▸ **Description of the task**:
Copy word for word the lines of the records below, beginning at the one with "kettle: none [39,87,135,191]" and finishing at the one with "wall art: present", ends included, but none of the pictures.

▸ **Data listing**:
★ ★ ★
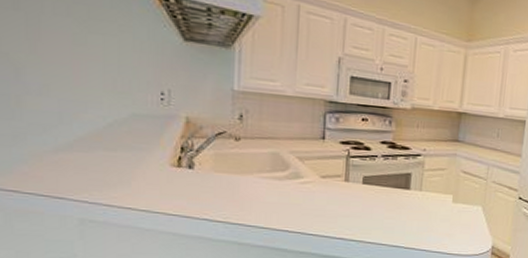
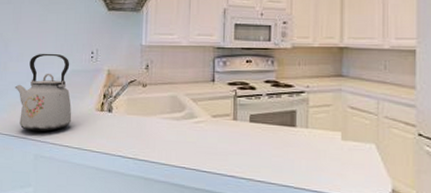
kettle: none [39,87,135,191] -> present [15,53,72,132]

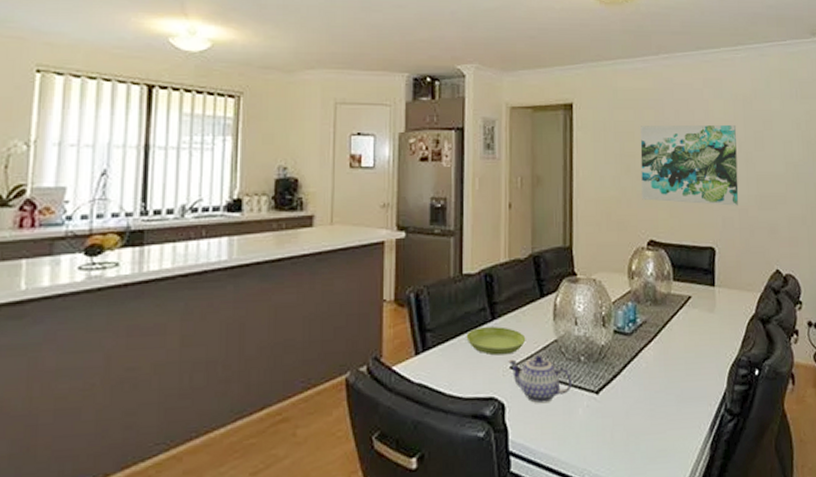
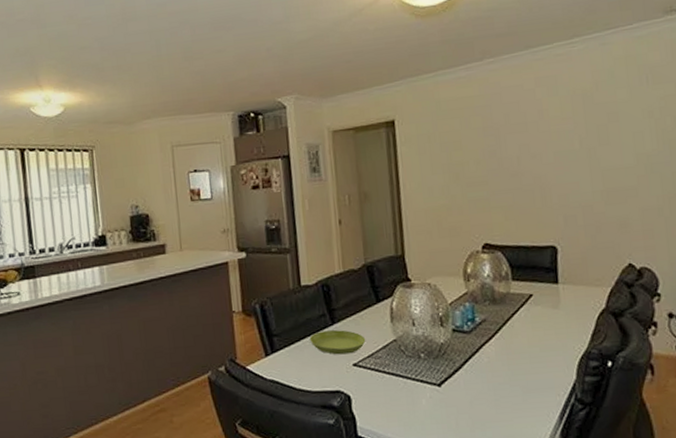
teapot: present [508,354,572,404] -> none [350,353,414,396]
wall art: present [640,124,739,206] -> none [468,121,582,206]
★ ★ ★
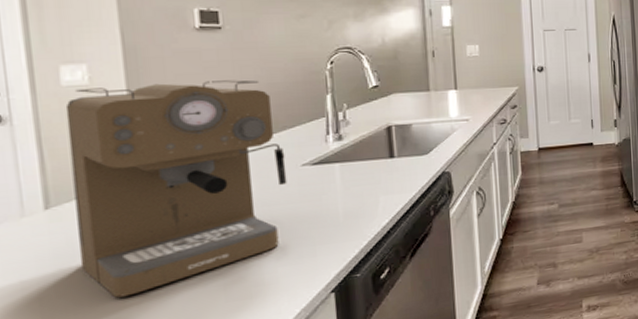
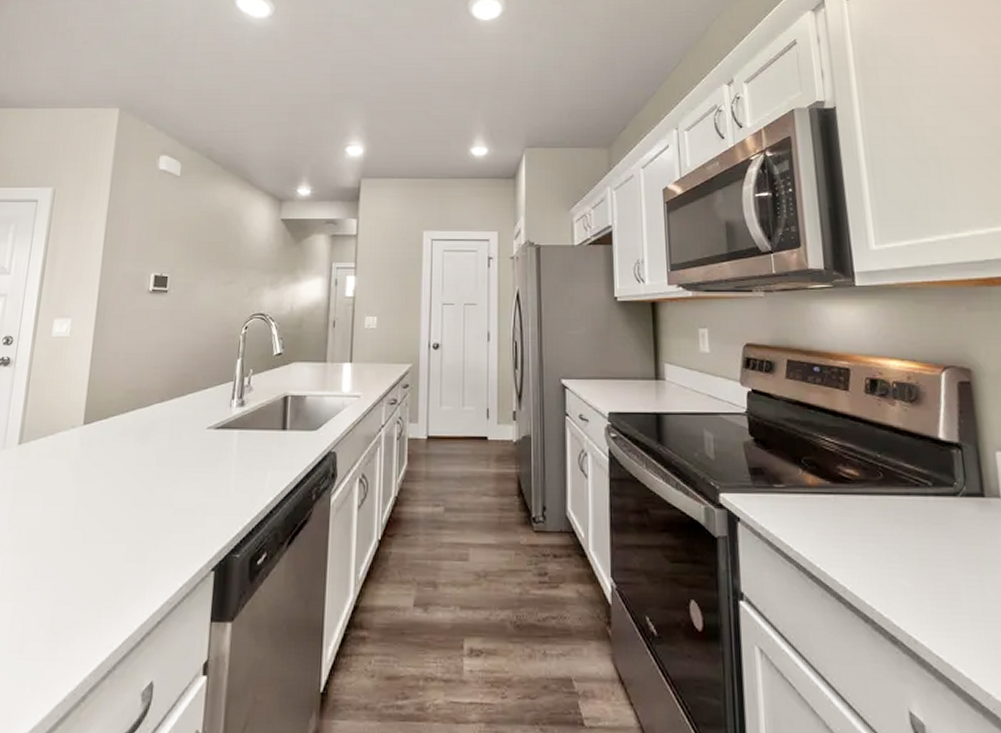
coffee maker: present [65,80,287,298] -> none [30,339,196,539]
★ ★ ★
▸ **Response area**:
kettle: none [39,87,135,191] -> present [15,53,72,132]

teapot: present [508,354,572,404] -> none [350,353,414,396]
wall art: present [640,124,739,206] -> none [468,121,582,206]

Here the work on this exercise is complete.